Dentro de cada barra hay un parche. Son todas pequeñas patrias que buscan unirse para salvar su bandera y su prestigio. Libran guerras con cuchillos, piedras, puños y patadas. Respetan al que sobrevivió a viejas puñaladas y agredió a los de otros colores. El malo es el héroe, el admirado, y la banalización del mal es lo que ha creado estereotipos y prejuicios que son difíciles de borrar. El mal es el triunfo y la marginalidad un estilo de vida paralelo al que duerme en la intemperie.

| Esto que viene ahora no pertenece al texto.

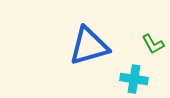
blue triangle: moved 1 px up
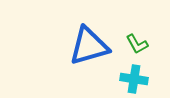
green L-shape: moved 16 px left
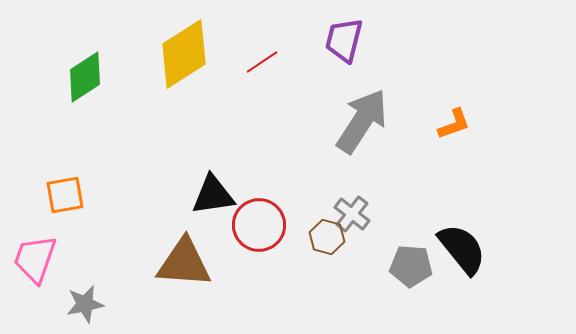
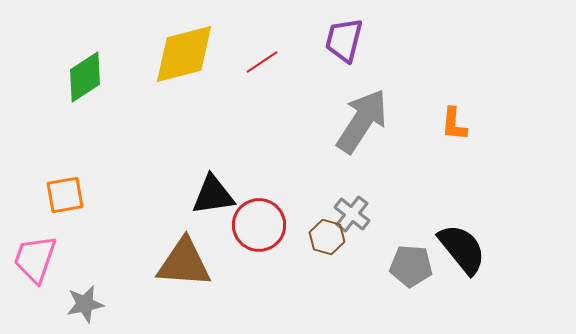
yellow diamond: rotated 18 degrees clockwise
orange L-shape: rotated 114 degrees clockwise
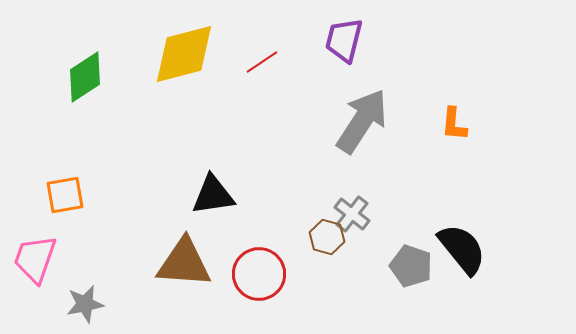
red circle: moved 49 px down
gray pentagon: rotated 15 degrees clockwise
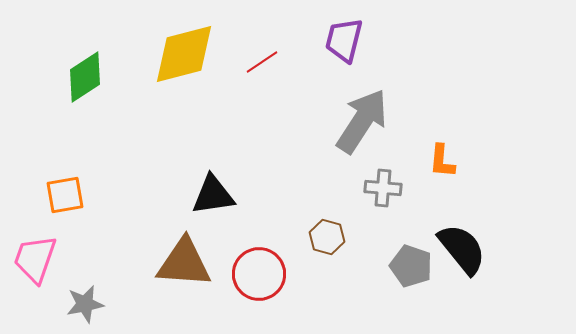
orange L-shape: moved 12 px left, 37 px down
gray cross: moved 31 px right, 26 px up; rotated 33 degrees counterclockwise
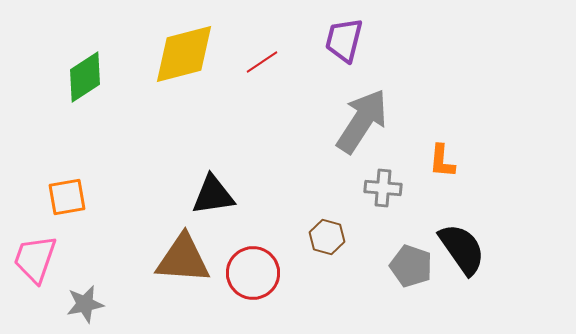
orange square: moved 2 px right, 2 px down
black semicircle: rotated 4 degrees clockwise
brown triangle: moved 1 px left, 4 px up
red circle: moved 6 px left, 1 px up
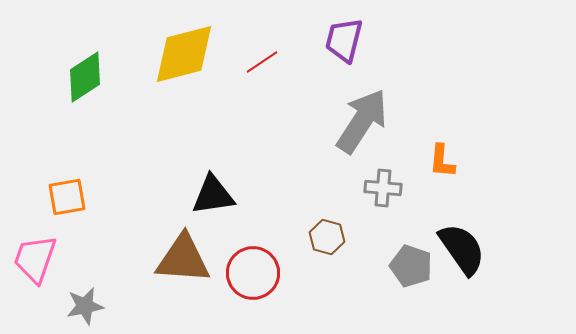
gray star: moved 2 px down
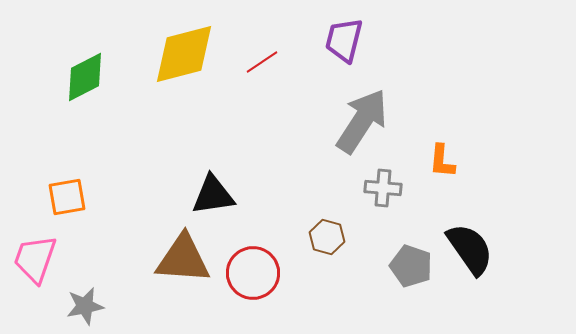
green diamond: rotated 6 degrees clockwise
black semicircle: moved 8 px right
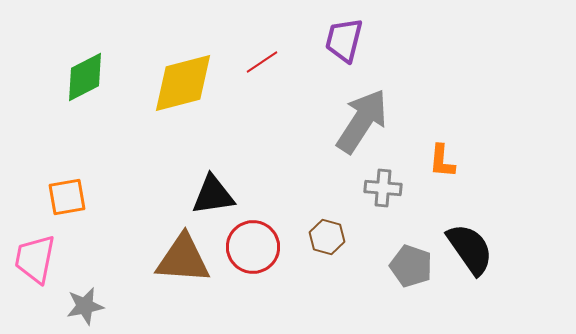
yellow diamond: moved 1 px left, 29 px down
pink trapezoid: rotated 8 degrees counterclockwise
red circle: moved 26 px up
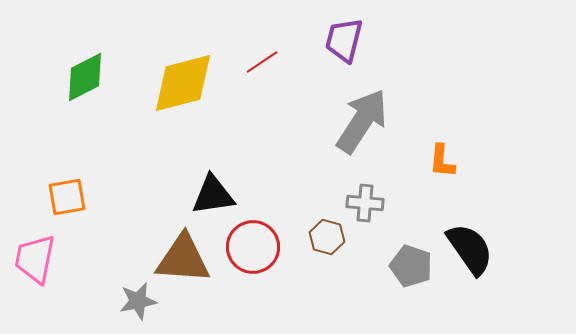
gray cross: moved 18 px left, 15 px down
gray star: moved 53 px right, 5 px up
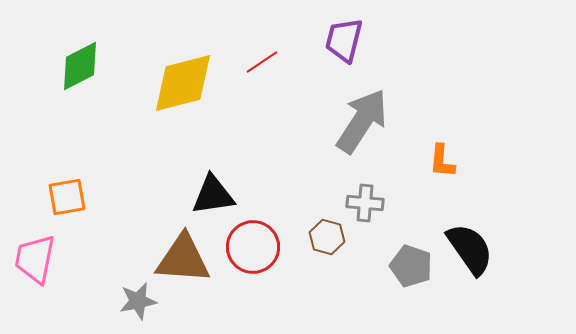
green diamond: moved 5 px left, 11 px up
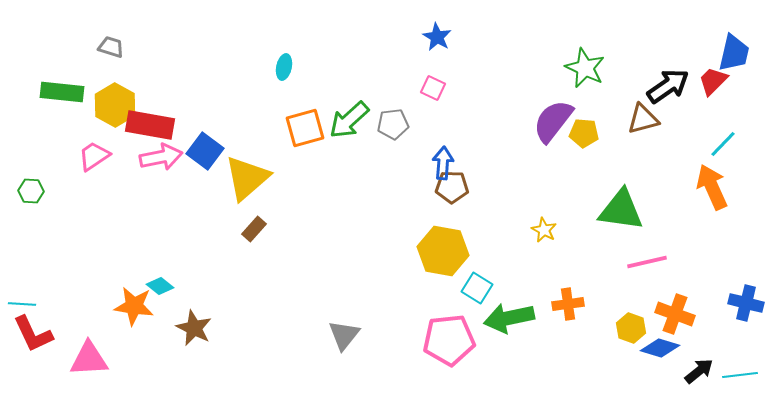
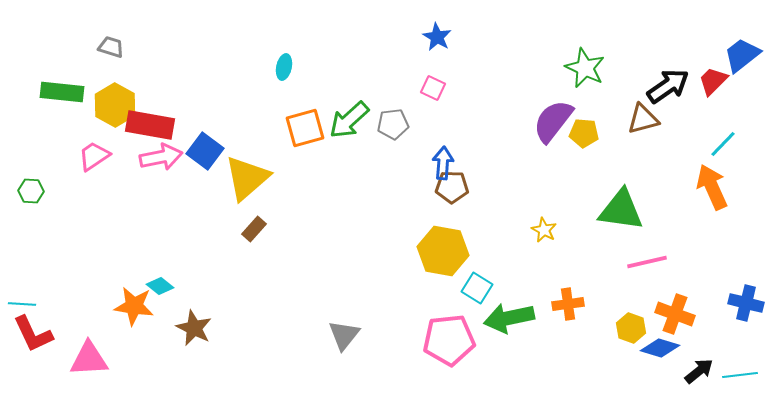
blue trapezoid at (734, 53): moved 8 px right, 2 px down; rotated 141 degrees counterclockwise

Oscar Wilde, escritor inglés, afirmó que “ser admitido en la sociedad es sencillamente el mayor aburrimiento. Mas estar excluido de ella es una gran tragedia”. Y justamente el barra brava se hace un superviviente más del mundo, que no solamente carga con una tragedia de ser excluido, tal vez ni la reconoce ni le interesa, sino que carga con las tragedias de su club, de ese lugar que observa como su vida, al que le entrega su piel con cada tatuaje que es un relato de los trofeos o glorias de otrora, al que le entrega una voz que se desgasta con el paso de los partidos, al que le entrega sus ahorros y esfuerzos, al que le dedica las cábalas más peculiares, al que le dibuja una nueva creencia, un nuevo ritual, una nueva filosofía de la vida, tan cercana a la de aquellos cínicos de la antigua Grecia, tan parecida al discurso de ser leal a los principios, aun cuando esos principios pueden llevar a actos primarios, a ideas totalitarias y a sacrificios que no se comprenden desde los rincones de la cordura y que se justifican desde las gradas de las pasiones, las añoranzas y algunas frustraciones.